Case ID: f-cas_15/html/0250-01.html
Source: Caselaw Access Project
Author: {"author": "THE COURT", "license": "Public Domain", "url": "https://static.case.law/"}
Date Created: 2024-08-24T03:29:51.129683

Case No. 8,214.
    LEHMAIER et al. v. MAXWELL.
    [N. Y. Times,
    Jan. 28, 1856.]
    Circuit Court, S. D. New York.
    Customs Duties — Appraisers—Penalty for Undervaluation — Protest.
    [1. Reappraisers may be sworn by a deputy collector.]
    [2. The penalty for undervaluation attaches whether the importer makes the addition to his invoice or not.]
    [3. A notice that the appraisement is not satisfactory. and the importers will give evidence “if desired,” is not sufficient to entitle them to a reappraisement.]
    [4. An appraisement becomes of no effect only when there is another appraisement. The remedy of an importer for the refusal of the collector to appoint a merchant appraiser is an a'etion on the case.] . ' ‘
    The plaintiffs [John Lehmaier and others] made two importations of goods in the year 1852. They had purchased the first about two months before shipment, and the price in the invoice was the purchase price.
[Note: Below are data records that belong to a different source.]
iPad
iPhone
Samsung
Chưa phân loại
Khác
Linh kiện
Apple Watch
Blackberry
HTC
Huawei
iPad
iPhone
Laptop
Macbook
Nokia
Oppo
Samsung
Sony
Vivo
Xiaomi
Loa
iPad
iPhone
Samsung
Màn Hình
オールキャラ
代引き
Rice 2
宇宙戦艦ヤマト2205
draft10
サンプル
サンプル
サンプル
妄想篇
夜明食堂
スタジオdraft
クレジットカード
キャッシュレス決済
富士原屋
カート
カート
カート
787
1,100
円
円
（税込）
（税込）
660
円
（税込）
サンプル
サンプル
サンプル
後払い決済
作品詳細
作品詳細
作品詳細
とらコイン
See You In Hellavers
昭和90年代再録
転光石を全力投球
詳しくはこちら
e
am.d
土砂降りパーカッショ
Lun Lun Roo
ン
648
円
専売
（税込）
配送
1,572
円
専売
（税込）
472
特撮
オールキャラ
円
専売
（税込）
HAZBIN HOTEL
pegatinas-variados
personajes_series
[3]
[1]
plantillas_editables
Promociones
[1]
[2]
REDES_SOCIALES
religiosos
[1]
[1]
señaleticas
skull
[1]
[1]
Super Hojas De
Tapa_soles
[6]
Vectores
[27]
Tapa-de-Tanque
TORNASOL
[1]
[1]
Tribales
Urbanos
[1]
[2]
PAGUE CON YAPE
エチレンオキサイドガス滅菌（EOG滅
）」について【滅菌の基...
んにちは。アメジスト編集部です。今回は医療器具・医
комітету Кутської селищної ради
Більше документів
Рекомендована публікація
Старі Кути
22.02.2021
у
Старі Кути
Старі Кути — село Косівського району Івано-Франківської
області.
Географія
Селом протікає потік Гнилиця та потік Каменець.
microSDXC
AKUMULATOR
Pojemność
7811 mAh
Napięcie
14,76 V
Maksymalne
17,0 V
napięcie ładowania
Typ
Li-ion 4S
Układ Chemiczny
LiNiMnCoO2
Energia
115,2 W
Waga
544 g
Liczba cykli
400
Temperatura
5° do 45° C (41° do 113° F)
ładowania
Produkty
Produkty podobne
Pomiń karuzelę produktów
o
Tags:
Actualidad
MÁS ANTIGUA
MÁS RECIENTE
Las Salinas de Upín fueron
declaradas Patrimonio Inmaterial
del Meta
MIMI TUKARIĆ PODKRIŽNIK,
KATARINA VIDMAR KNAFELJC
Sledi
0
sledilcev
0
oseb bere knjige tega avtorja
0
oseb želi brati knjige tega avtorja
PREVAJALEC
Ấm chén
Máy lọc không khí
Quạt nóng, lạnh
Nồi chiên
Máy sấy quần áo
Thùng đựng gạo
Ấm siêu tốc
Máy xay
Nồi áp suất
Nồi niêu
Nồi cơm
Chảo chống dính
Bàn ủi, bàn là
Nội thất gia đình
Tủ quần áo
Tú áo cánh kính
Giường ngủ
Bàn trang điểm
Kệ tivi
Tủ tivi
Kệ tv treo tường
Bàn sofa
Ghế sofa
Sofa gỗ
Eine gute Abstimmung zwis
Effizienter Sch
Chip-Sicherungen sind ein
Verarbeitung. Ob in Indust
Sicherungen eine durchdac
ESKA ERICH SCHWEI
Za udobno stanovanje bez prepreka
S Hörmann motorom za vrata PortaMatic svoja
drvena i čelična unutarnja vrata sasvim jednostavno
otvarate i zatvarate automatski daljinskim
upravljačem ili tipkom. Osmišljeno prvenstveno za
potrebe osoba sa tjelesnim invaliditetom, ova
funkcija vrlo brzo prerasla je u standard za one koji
On an appraisal and a reappraisal the value had been raised more than 10 per cent., and the penalty of 20 per cent, was accordingly exacted, and paid under protest. The protest was general, and specified but two exceptions to the reappraisal: First, that the re-appraisers were not sworn by [Hugh Maxwell] the collector; and, second, that the penalty cannot be exacted except where the importer has raised his invoice price on entry. The goods of the second importation were also appraised, and their value raised; the penalty exacted, and paid under protest. This protest was also general, but contained a notice as follows: “You should not refuse us the appraisement of a merchant appraiser, under the acts of 1823 [3 Stat. 729], 1830 [4 Stat. 409]. and 1832 [Id. 583].” The only evidence of such refusal is a letter of the plaintiffs to the defendant, in which they said: “The appraisement which has been made is not satisfactory, and, if desired, such evidence and statements will be produced to you as can be furnished to satisfy you of the fairness of our invoice.”
   HELD BY

THE COURT

(INGERSOLL, District Judge).

That in the first case it was sufficient that the reappraisers were sworn by a deputy collector, and that the penalty attaches whether the importer makes the addition to his invoice or not. That in the second case the plaintiffs gave no absolute unconditional notice of dissatisfaction to the collector, which they must do to entitle them to a reappraisal, but only announced that they would give evidence, if the collect- or desired it; and as he had no desire on the subject, their appeal was in effect abandoned. [Bartlett v. Kane] 16 How. [57 U. S.] 263. But if the collector had refused to appoint a merchant appraiser, as claimed, still the appraisement was valid. It becomes of no effect only when there has been another appraisement; and the plaintiff’s remedy, if he had refused, would be by an action on the case against him for breach of duty. That neither of the protests, therefore, can avail the plaintiffs.

Verdict set aside, and judgment ordered for the defendant.